Lee Daniels is the West Philly filmmaker who got Halle Berry her Oscar (he produced Monster’s Ball), who talked Kevin Bacon into playing a Philadelphia pedophile (Daniels produced The Woodsman) and had Cuba Gooding Jr. and Helen Mirren entwined in each other’s nakedness on a grassy slope in Fairmount Park for the strange hitman romance, Shadowboxer (Daniels produced and directed).
And now, with Precious: Based on the Novel `Push’ by Sapphire, the fearless Daniels has brought the story of an obese, illiterate 16-year-old black girl who is pregnant by her father to the screen. And Oprah and Tyler, as well as audiences and critics, are talking Academy Award noms for the film and its stars. Whatever you think of the film's sometimes over-the-top depiction of abuse and domestic squalor, Precious, with the 350-lb Gabourey “Gabby” Sidibe in the title role, represents another bold move for the 49-year-old filmmaker.

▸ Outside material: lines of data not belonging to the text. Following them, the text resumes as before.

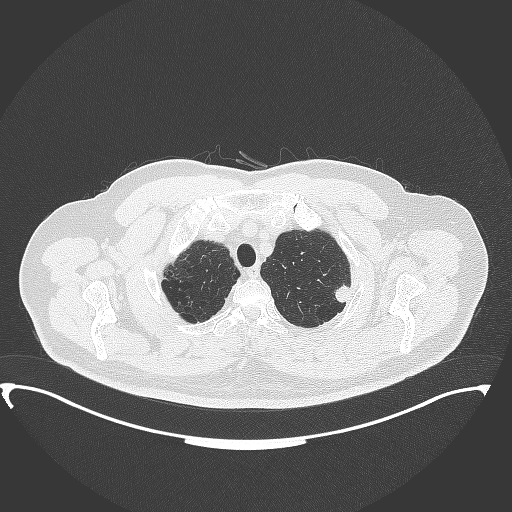
Chest CT, one axial slice. Position 324 of 350 along the scan axis. Lung window (W 1500 / L -600 HU). 1 mm slice thickness. 512 × 512 image matrix. Patient: male, 64 years. From the clinical record (not read from this slice): clinical TNM (as recorded): T1c N1 M1.
Outlined on this slice (bounding box drawn by a radiologist):
- lung tumour (recorded histology: adenocarcinoma): bounding box [x1, y1, x2, y2] px = [333, 278, 354, 305]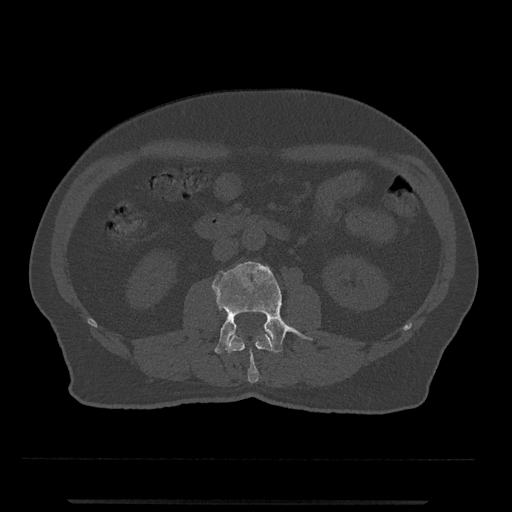
CT including the spine, one axial slice. Position 225 of 797 along the scan axis. Bone window (W 1800 / L 400 HU). 0.5 mm slice thickness. 512 × 512 image matrix, field of view 419 × 419 mm. Male patient, age 63 years. Case-level facts recorded for this patient, not image findings: primary cancer: prostate.
Outlined on this slice (semi-automatically segmented with operator editing):
- L2 vertebra: bounding box (x1, y1, x2, y2) in pixels: (227, 333, 274, 383)
- L3 vertebra: (212, 261, 312, 354)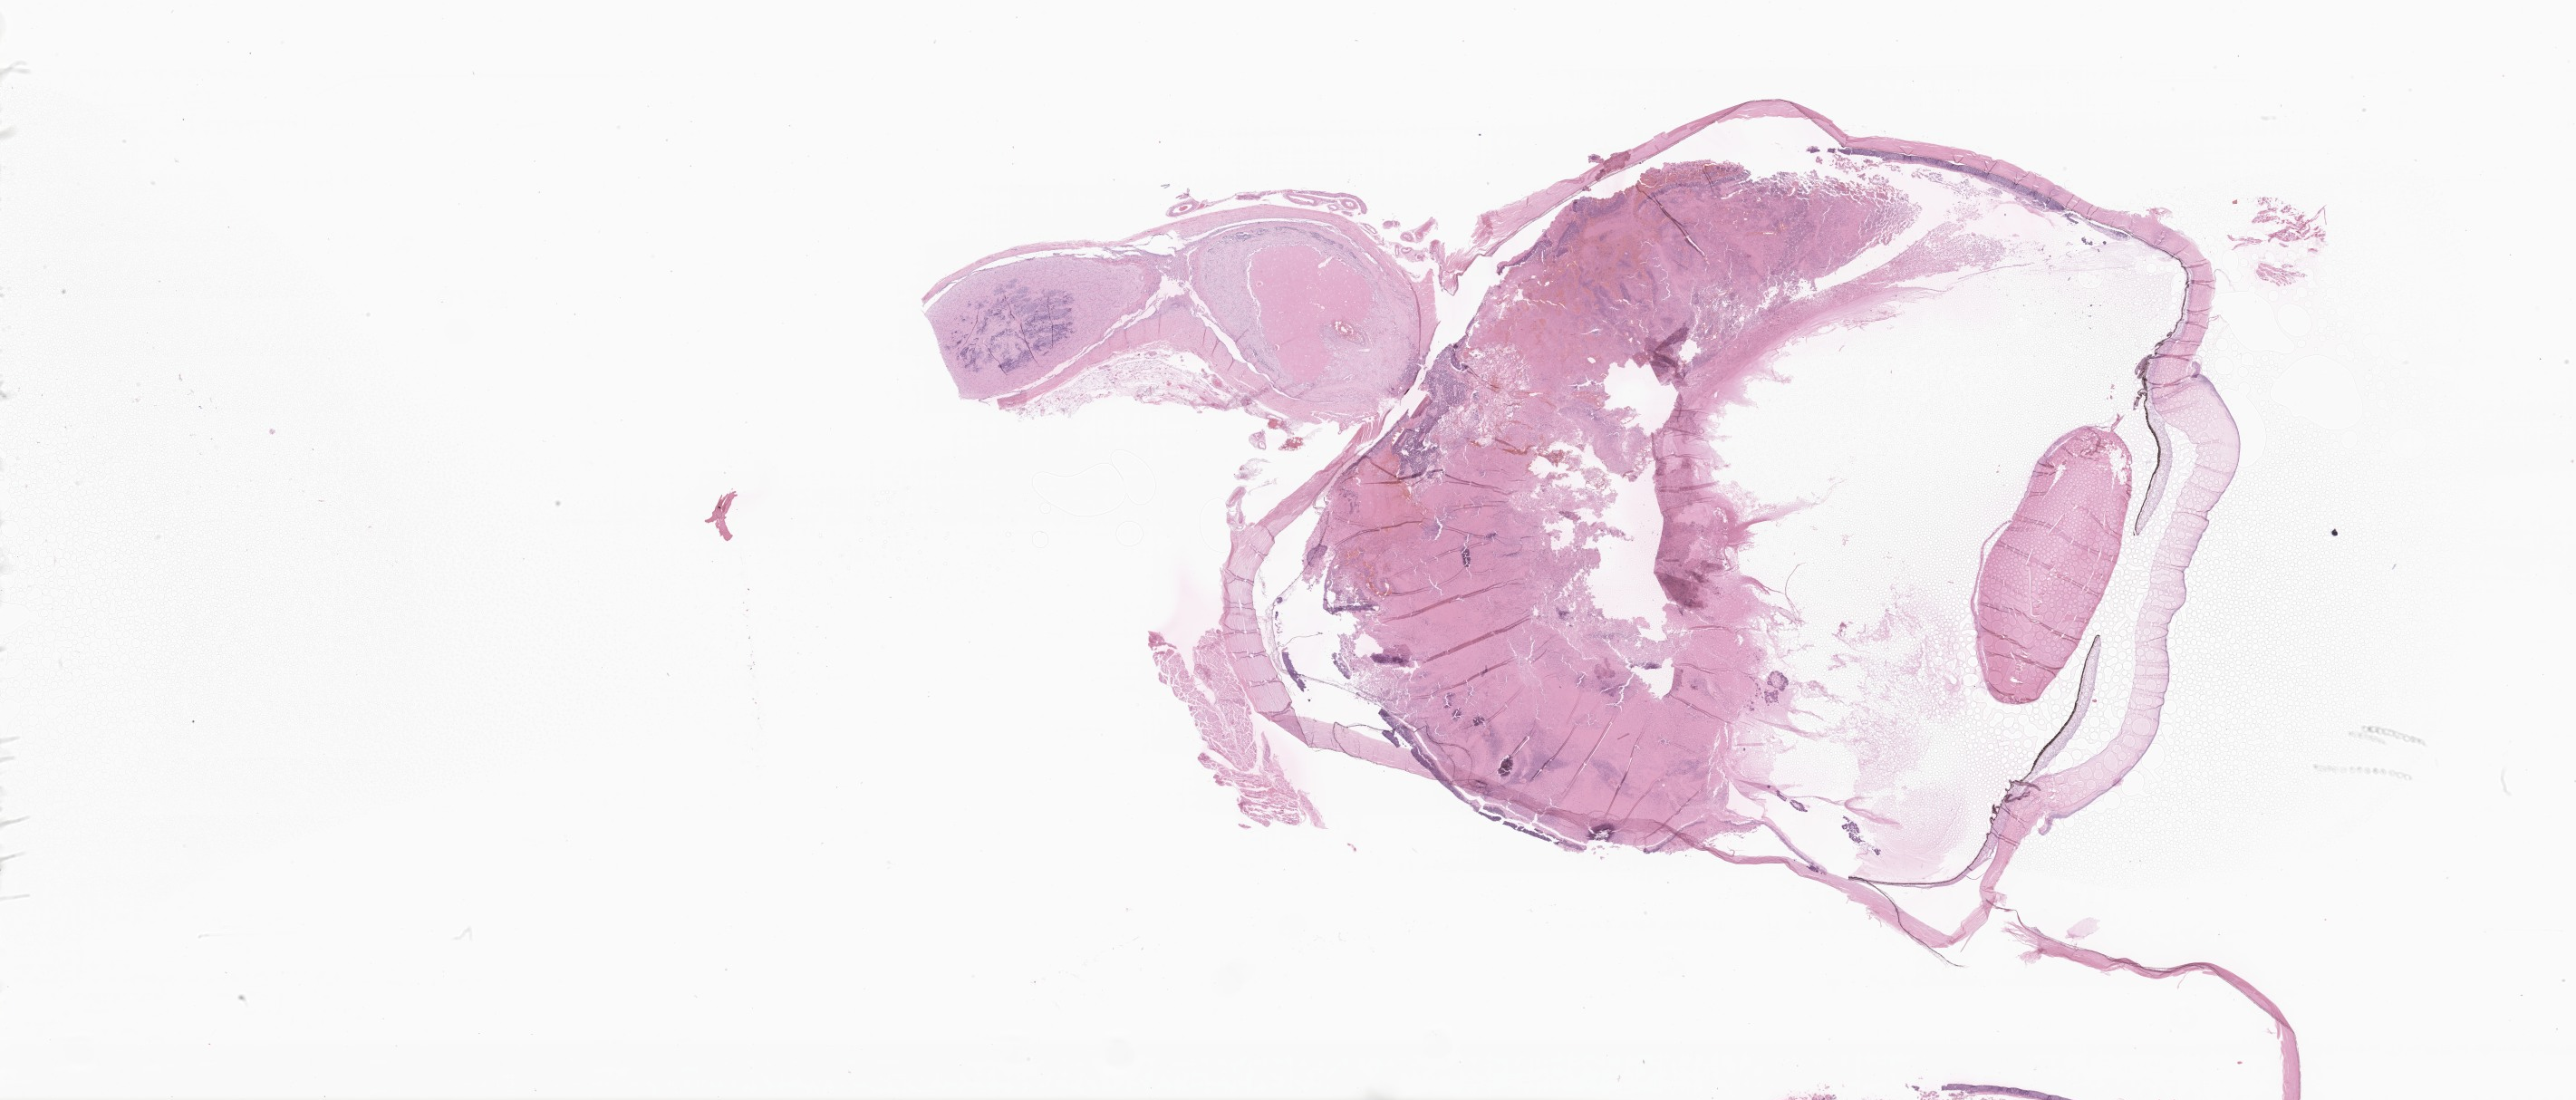
Digitized hematoxylin and eosin (H&E)-stained section of tumor tissue from the eye — a low-resolution overview of the entire scanned area, about 47.9 x 20.5 mm; formalin-fixed paraffin-embedded section. Female patient, age 794 days (about 2.2 years).
Diagnosis: Retinoblastoma, NOS.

So, what’s next for Daniels? Two polar-opposite projects, he says: Selma and Miss Saigon.
“Selma is a moment in time,” Daniels reports. “Just a moment in time about Martin Luther King and Lyndon Johnson…. Did you see Frost/Nixon? It’s sort of like that, and you see a white guy’s perspective go from being a complete racist and the arc of that transitioning into this president who signed major civil rights legislation…. The movie is about how this got to happen. And it’s so beautiful to see, and… you see King for the first time for the man that he was.... Now, that’s a leap from Shadowboxer,” he says, laughing.
And Miss Saigon? Daniels is set to tackle the Tony-winning, West End and Broadway smash musical. “I’m working with Cameron Mackintosh on that,” Daniels says. “I like that whole concept of trying to do something that’s not of my world. It’s really a leap.
“Both worlds are not of my world," he adds. "I’m safe in Precious zone. I know that world, that’s my DNA, it’s inside of me. But the research that needs to be done on both of these: I was a kid during the Vietnam war, so the work that needs to be done there is a lot of work, and the stuff for Selma, I mean, I learned about it in history but to tell the truth and to really give King justice, to do him justice and his memory justice in an honest way, and Lyndon Johnson’s memory – well, it’s work, it’s research. I feel like I’m back in school.”